Financial aid payments (loans and scholarships), usually referred to as disbursements, are made in two equal installments. For example, if you have requested $30,000 in student loans, you will receive a net amount of approximately $29,372 after the Department of Education has withheld loan origination fees. $14,686 will be disbursed for the fall semester in August, and the remaining $14,686 will be disbursed in early January.
There are two options for receiving refunds, by direct deposit into your personal bank account or by paper check. Direct deposit is arranged through the CUA CardinalPay system.
Important Note: Adjustments to your account, after a refund has been authorized, may result in you having to return a portion of the refund or additional refunds. Typical situations that require adjustments include:
1. Adding a class
2. Requesting medical insurance
3. Delayed disbursement of student loans
4. Delayed disbursement of third-party payments
The implications of medical insurance are discussed briefly on this page. A more detailed discussion may be found on the Medical Insurance page and the Title IV Authorization page.
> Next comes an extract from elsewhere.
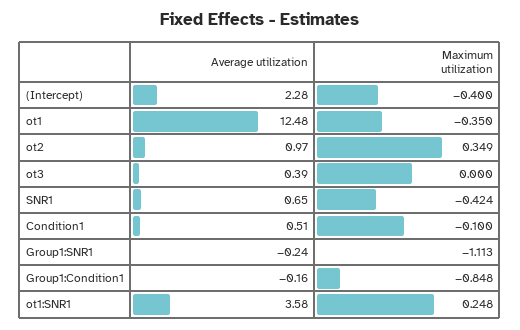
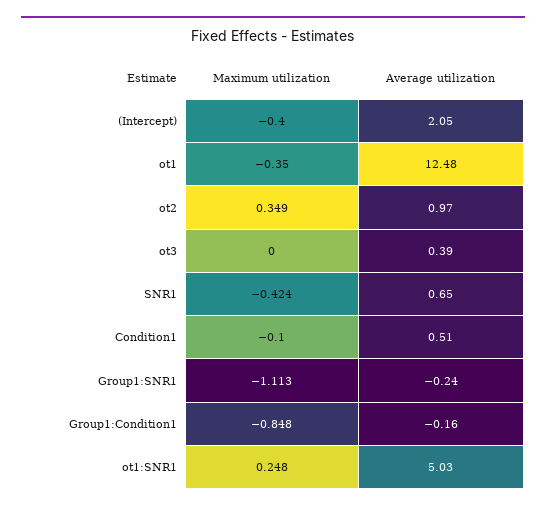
Average utilization, (Intercept): 2.28 -> 2.05
Average utilization, ot1:SNR1: 3.58 -> 5.03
Every student is initially charged for a CUA medical insurance plan. The plan is optional, and full-time students may waive enrollment if they have approved alternative coverage. Part-time students are not required to have medical insurance and the charge is removed automatically. The automatic removal of charges typically happens after refunds are calculated. CUA prefers that part-time students who wish to waive enrollment to do so after the charge has been applied, but before refunds have been calculated.
The medical insurance charge usually appears in July. Federal student loans may be used to pay for the CUA medical insurance plan, but only if you have completed an online Title IV Authorization giving CUA permission to use federal funds for charges other than tuition and fees.